Deux sondages publiés vendredi 9 mai révèlent non seulement la réalité vécue lors de ces contrôles, mais également son effet négatif sur l'image des forces de l'ordre. La pratique est massive : 10 % des personnes déclarent avoir été contrôlées au moins une fois lors des douze derniers mois, soit plus de 5,3 millions d'habitants âgés de 18 ans et plus. En moyenne, ils l'ont été 2,65 fois : cela donne plus de 14 millions de contrôles par an.
>> Lire aussi : A quoi servent vraiment les contrôles d'identité ?
Le premier sondage concerne « l'opinion sur les forces de l'ordre ». Il a été réalisé par OpinionWay en ligne auprès de 2 273 personnes représentatives de la population, selon la méthode des quotas, entre février et mars. Soixante-trois pour cent des personnes interrogées pensent que « les policiers et les gendarmes se livrent à des contrôles d'identité au faciès » et 53 % ne pensent pas que « la police et la gendarmerie traitent chaque personne de la même manière quelle que soit son origine ». Pourtant, seuls 16 % ont vu un policier et un gendarme traiter quelqu'un « de manière irrespectueuse » dans les douze derniers mois.
Le deuxième sondage, réalisé dans les mêmes conditions auprès d'un échantillon élargi de 7 556 personnes, a isolé les 594 répondants qui ont fait l'objet d'au moins un contrôle lors des douze derniers mois. Sans surprise, les personnes d'origine maghrébine sont surreprésentées : elles constituent 7 % de la population générale, mais 12 % du nombre des personnes contrôlées. Le chiffre le plus spectaculaire concerne la fréquence des contrôles : en moyenne, les Français n'ayant pas d'ascendant étranger l'ont été 1,85 fois, contre 4,76 fois pour les personnes étrangères ou d'origine étrangère et 8,18 fois pour les personnes d'origine maghrébine.

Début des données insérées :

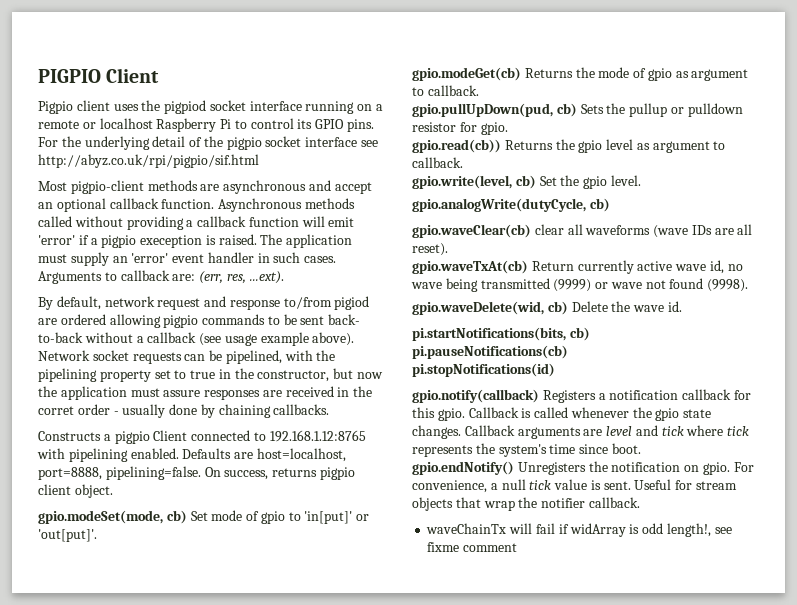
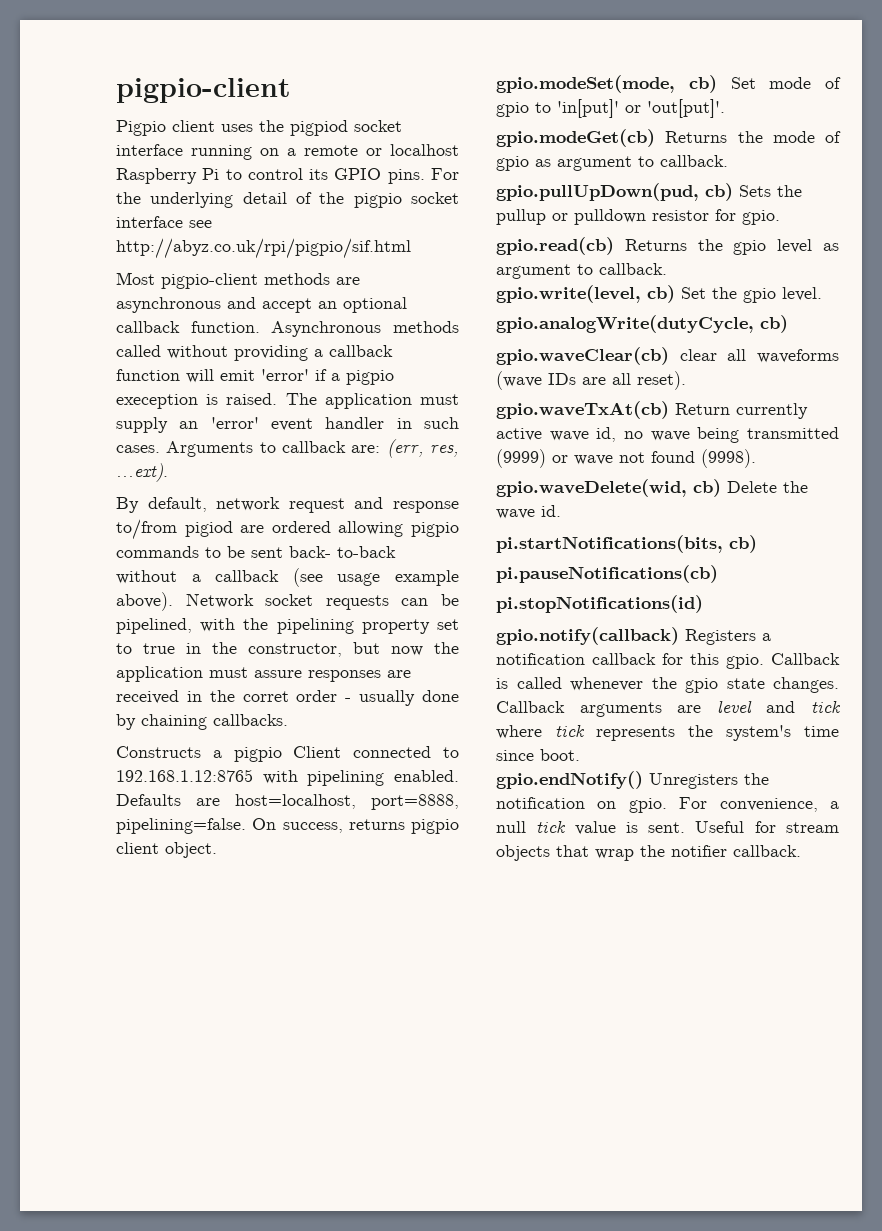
[38,68,160,83] PIGPIO Client -> [116,78,291,103] pigpio-client
[412,139,501,153] gpio.read(cb)) -> [496,237,614,255] gpio.read(cb)
[426,523,732,537] [427,542,518,552] // waveChainTx will fail if widArray is odd length!, see fixme comment -> (801, 851) none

L'enquête avait été commandée avant le changement de gouvernement, mais elle arrive à point nommé, alors qu'un nouveau ministre, Bernard Cazeneuve, s'est installé il y a un mois à l'intérieur. A l'œuvre, trois organisations qui ont fait de la lutte contre les « contrôles au faciès » leur cheval de bataille. Open Society Justice Initiative, la fondation américaine du milliardaire George Soros, avait déjà financé une grande enquête sur le sujet, réalisée par des sociologues du CNRS dans la gare du Nord et à Châtelet-Les Halles et publiée en 2009. Elle est ici associée à Graines de France et à Human Rights Watch.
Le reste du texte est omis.